Apart from the pictures, please restate every entry below exactly.

(Saved entries)
+++

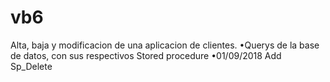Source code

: # vb6
Alta, baja y modificacion de una aplicacion de clientes.
•Querys de la base de datos, con sus respectivos Stored procedure
•01/09/2018 Add Sp_Delete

+++

- _Response area_:
Source code

: # vb6
Alta, baja y modificacion de una aplicacion de clientes.
•Querys de la base de datos, con sus respectivos Stored procedure
•01/09/2018 Add Sp_Delete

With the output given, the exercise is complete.